Photo via Cannabis Culture

Legal weed is going global. While Americans are still subject to years of federal jail time for bringing bud from one legal state to another, the rest of the world is already treating cannabis like any other consumer product, exporting and importing government-approved reefer to medical marijuana programs across Canada and Europe. In the latest expansion of global ganja sales, Canada’s second largest legal cultivator, Aurora Cannabis, will soon begin importing their THC-laden products to Italy.

According to a report from Reuters, Aurora will use its German subsidiary Pedanios to export weed into Europe, before passing the product along to the Italian Ministry of Defense. Since Italy first legalized medical cannabis in 2007, the country’s military police has been the sole cultivator and provider of medicinal marijuana, producing up to 220 pounds of pot a year in tightly guarded military facilities.

But with demand now outweighing Italian soldiers’ limited supply, the Italian government has opened the program to imported flowers, awarding Aurora the country’s first out-of-state medical cannabis contract.

Hot on the heels of a multi-million dollar deal between Aurora and one of Denmark’s largest tomato producers to cultivate cannabis in the European Union, the Italian job is yet another move in Canada’s path to global cannabis domination.

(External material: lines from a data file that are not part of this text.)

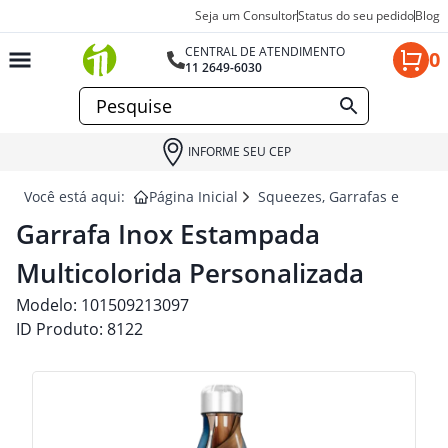
Seja um Consultor
Status do seu pedido
Blog
CENTRAL DE ATENDIMENTO
0
11 2649-6030
INFORME SEU CEP
Você está aqui:
Página Inicial
Squeezes, Garrafas e Coquet
Garrafa Inox Estampada
Multicolorida Personalizada
Modelo:
101509213097
ID Produto:
8122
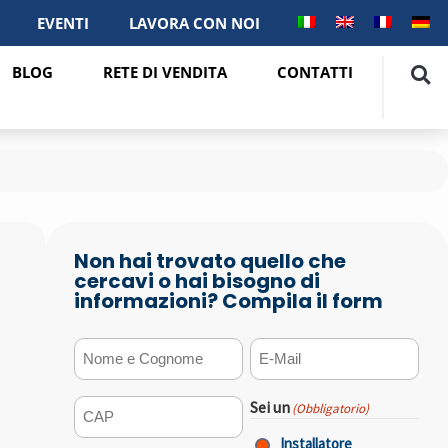
EVENTI
LAVORA CON NOI
BLOG
RETE DI VENDITA
CONTATTI
Non hai trovato quello che
cercavi o hai bisogno di
informazioni? Compila il form
Nome e Cognome
E-mail
(Obbligatorio)
(Obbligatorio)
Sei un
(Obbligatorio)
CAP
(Obbligatorio)
Installatore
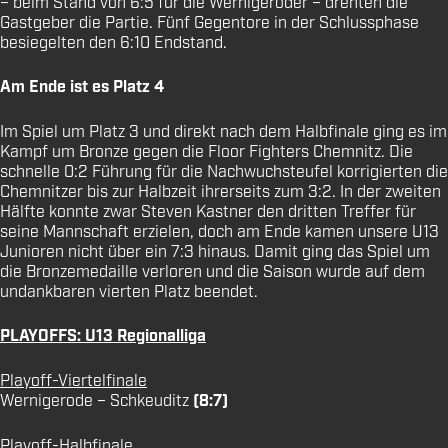
– beim Stand von 6:5 für die Wernigeröder – drehten die
Gastgeber die Partie. Fünf Gegentore in der Schlussphase
besiegelten den 6:10 Endstand.
Am Ende ist es Platz 4
Im Spiel um Platz 3 und direkt nach dem Halbfinale ging es im
Kampf um Bronze gegen die Floor Fighters Chemnitz. Die
schnelle 0:2 Führung für die Nachwuchsteufel korrigierten die
Chemnitzer bis zur Halbzeit ihrerseits zum 3:2. In der zweiten
Hälfte konnte zwar Steven Kastner den dritten Treffer für
seine Mannschaft erzielen, doch am Ende kamen unsere U13
Junioren nicht über ein 7:3 hinaus. Damit ging das Spiel um
die Bronzemedaille verloren und die Saison wurde auf dem
undankbaren vierten Platz beendet.
PLAYOFFS: U13 Regionalliga
Playoff-Viertelfinale
Wernigerode – Schkeuditz
(8:7)
Playoff-Halbfinale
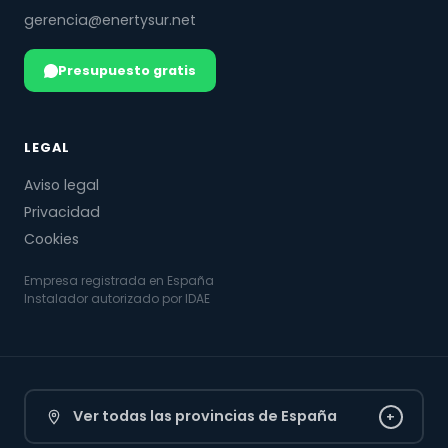
gerencia@enertysur.net
Presupuesto gratis
LEGAL
Aviso legal
Privacidad
Cookies
Empresa registrada en España
Instalador autorizado por IDAE
Ver todas las provincias de España
+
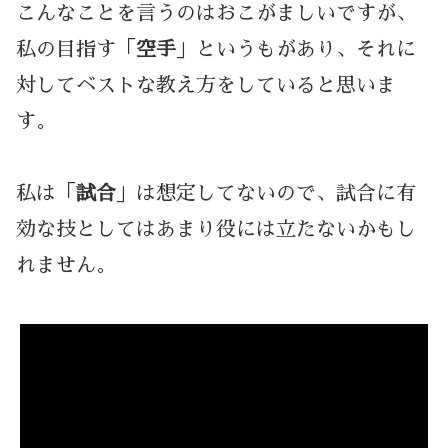
こんなことを言うのはおこがましいですが、
私の目指す「
空手
」というもがあり、それに
対してベストな教え方をしていると思いま
す。
私は「
試合
」は想定してないので、試合に有
効な技としてはあまり役には立たないかもし
れません。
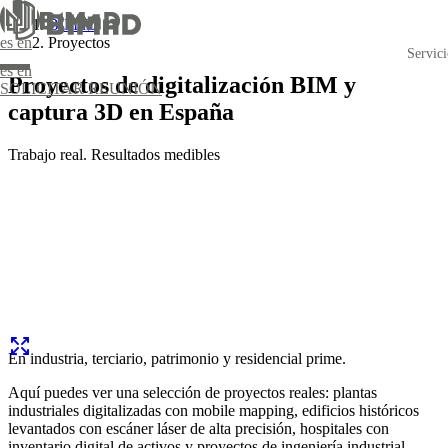
BIMnD
Proyectos
es
en
Servic
es
en
Proyectos de digitalización BIM y
SOLICITAR REUNIÓN
captura 3D en España
Trabajo real. Resultados medibles
tivos
IM a medida
Captura de la realidad
ico
Modelado BIM
oordinación BIM
Diseño y elaboración de proyectos integrales
Seguimiento de obra digitalizada
o
En industria, terciario, patrimonio y residencial prime.
Aquí puedes ver una selección de proyectos reales: plantas
industriales digitalizadas con mobile mapping, edificios históricos
levantados con escáner láser de alta precisión, hospitales con
inventario digital de activos y proyectos de ingeniería industrial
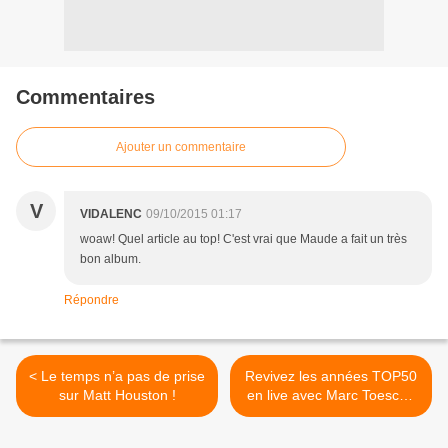
Commentaires
Ajouter un commentaire
V
VIDALENC
09/10/2015 01:17
woaw! Quel article au top! C'est vrai que Maude a fait un très
bon album.
Répondre
< Le temps n’a pas de prise
Revivez les années TOP50
sur Matt Houston !
en live avec Marc Toesca !
>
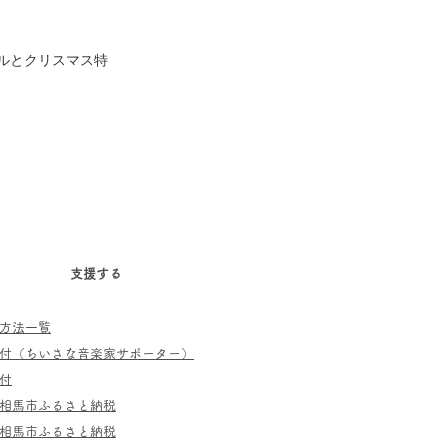
ルとクリスマス特
支援する
方法一覧
寄付（ちいさな音楽家サポーター）
付
相馬市ふるさと納税
相馬市ふるさと納税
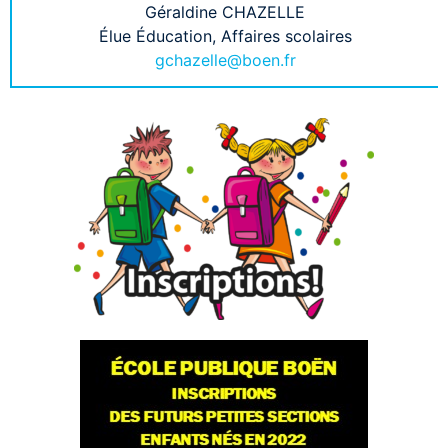
Géraldine CHAZELLE
Élue Éducation, Affaires scolaires
gchazelle@boen.fr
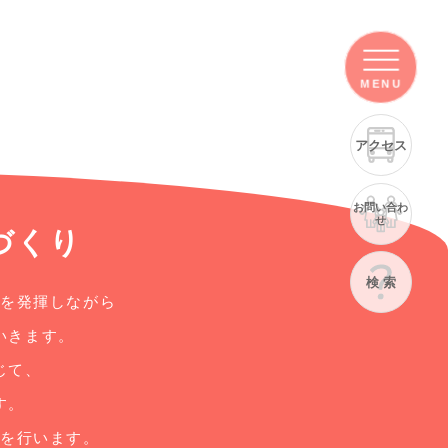
MENU
アクセス
お問い合わ
せ
づくり
検 索
力を発揮しながら
いきます。
じて、
す。
」を行います。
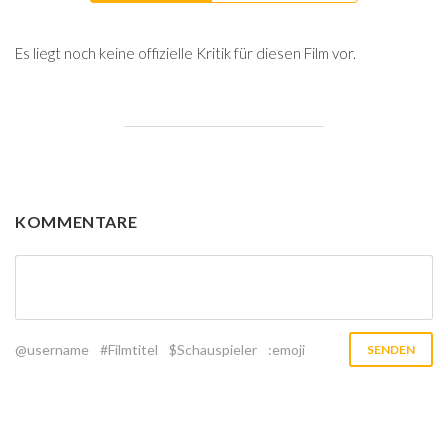
Es liegt noch keine offizielle Kritik für diesen Film vor.
KOMMENTARE
@username
#Filmtitel
$Schauspieler
:emoji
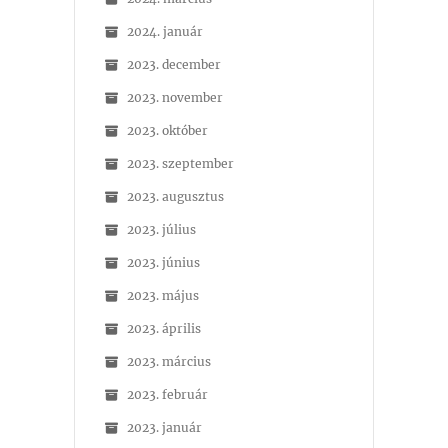
2024. január
2023. december
2023. november
2023. október
2023. szeptember
2023. augusztus
2023. július
2023. június
2023. május
2023. április
2023. március
2023. február
2023. január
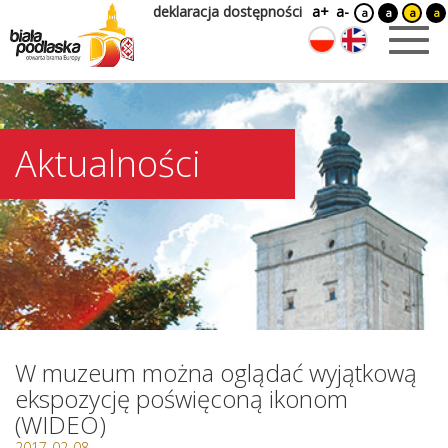
deklaracja dostępności
a+
a-
a
a
a
a
Aktualności
W muzeum można oglądać wyjątkową
ekspozycję poświęconą ikonom
(WIDEO)
2017-02-08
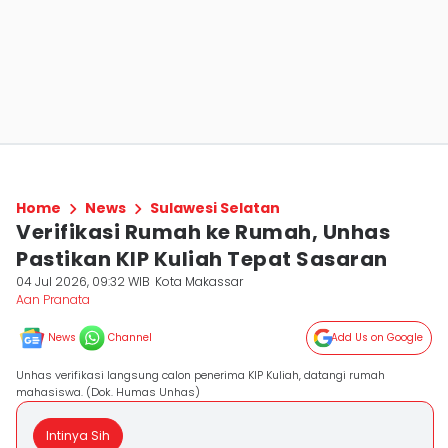
Home
News
Sulawesi Selatan
Verifikasi Rumah ke Rumah, Unhas
Pastikan KIP Kuliah Tepat Sasaran
04 Jul 2026, 09:32 WIB
Kota Makassar
Aan Pranata
News
Channel
Add Us on Google
Unhas verifikasi langsung calon penerima KIP Kuliah, datangi rumah
mahasiswa. (Dok. Humas Unhas)
Intinya Sih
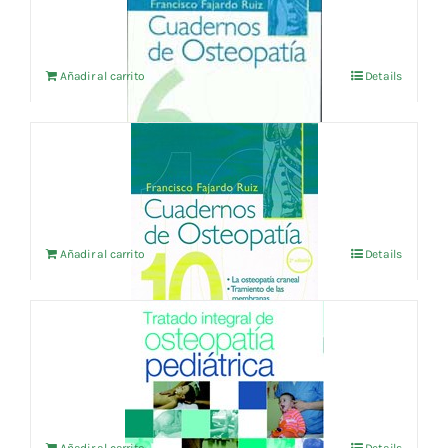
Añadir al carrito
Details
CUADERNOS DE OSTEOPATIA vol.10
24,04
€
IVA no incluído
Añadir al carrito
Details
TRATADO INTEGRAL DE OSTEOPATIA
PEDIATRICA
57,69
€
IVA no incluído
Añadir al carrito
Details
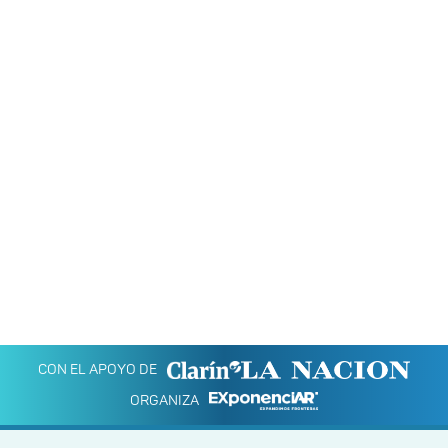
CON EL APOYO DE
ORGANIZA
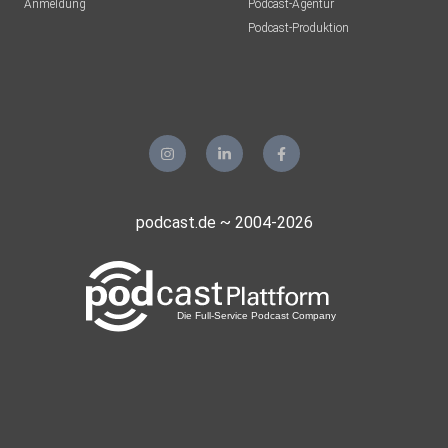
Anmeldung
Podcast-Agentur
Podcast-Produktion
podcast.de ~ 2004-2026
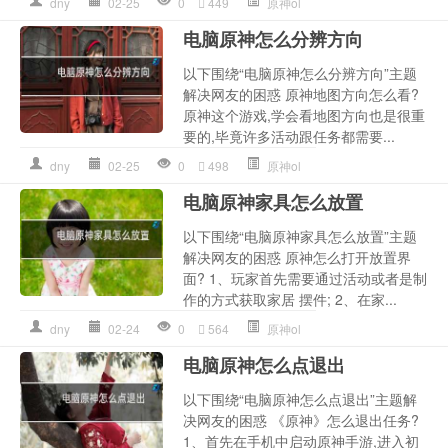
dny
02-25
0
449
原神ol
电脑原神怎么分辨方向
以下围绕“电脑原神怎么分辨方向”主题
解决网友的困惑 原神地图方向怎么看?
原神这个游戏,学会看地图方向也是很重
要的,毕竟许多活动跟任务都需要...
dny
02-25
0
498
原神ol
电脑原神家具怎么放置
以下围绕“电脑原神家具怎么放置”主题
解决网友的困惑 原神怎么打开放置界
面? 1、玩家首先需要通过活动或者是制
作的方式获取家居 摆件; 2、在家...
dny
02-24
0
564
原神ol
电脑原神怎么点退出
以下围绕“电脑原神怎么点退出”主题解
决网友的困惑 《原神》怎么退出任务?
1、首先在手机中启动原神手游,进入初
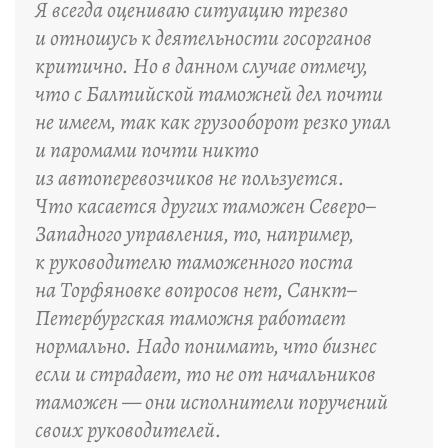
Я всегда оцениваю ситуацию трезво
и отношусь к деятельности госорганов
критично. Но в данном случае отмечу,
что с Балтийской таможней дел почти
не имеем, так как грузооборот резко упал
и паромами почти никто
из автоперевозчиков не пользуется.
Что касается других таможен Северо–
Западного управления, то, например,
к руководителю таможенного поста
на Торфяновке вопросов нет, Санкт–
Петербургская таможня работает
нормально. Надо понимать, что бизнес
если и страдает, то не от начальников
таможен — они исполнители поручений
своих руководителей.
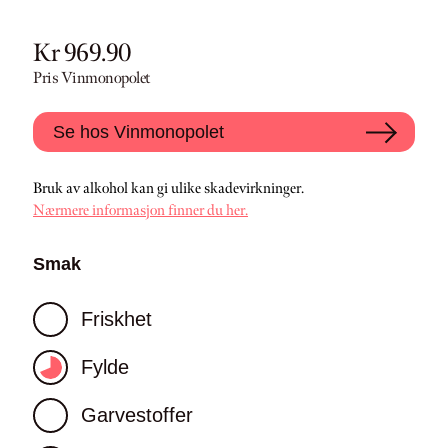
Kr 969.90
Pris Vinmonopolet
Se hos Vinmonopolet
Bruk av alkohol kan gi ulike skadevirkninger.
Nærmere informasjon finner du her.
Smak
Friskhet
Fylde
Garvestoffer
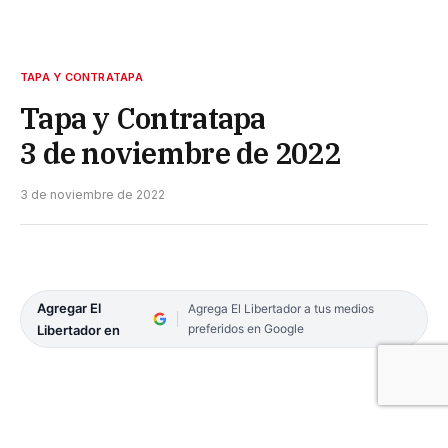
TAPA Y CONTRATAPA
Tapa y Contratapa
3 de noviembre de 2022
3 de noviembre de 2022
Agregar El
Agrega El Libertador a tus medios
preferidos en Google
Libertador en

Already available in Germany, Colombia, the Czech Republic, Australia, and more, Canadian cannabis experts predict B.C. Bud and other varieties of Northern green to become as ubiquitous as maple syrup and Drake records — a trend set to grow exponentially in July of this year, when the country is expected to legalize adult-use cannabis entirely.

"I think it means that we'll be a global player," corporate cannabis lawyer Ranjeev Dhillon told CBC News of Canada’s role in the legal weed market. "This could be our opportunity to be viewed the same as we are in mining or hockey. We'll be world class and be world leaders and I think that will stay to be the case for a very, very long time."

Aurora alone operates over 90,000 square feet of cannabis cultivation space across Canada, and is also developing the world’s largest cannabis-specific greenhouse, coming in at a humongous 800,000 square feet, currently finishing construction near Edmonton’s international airport — a strategic placement that will presumably see thousands of pounds of pot take off for foreign destinations in coming years.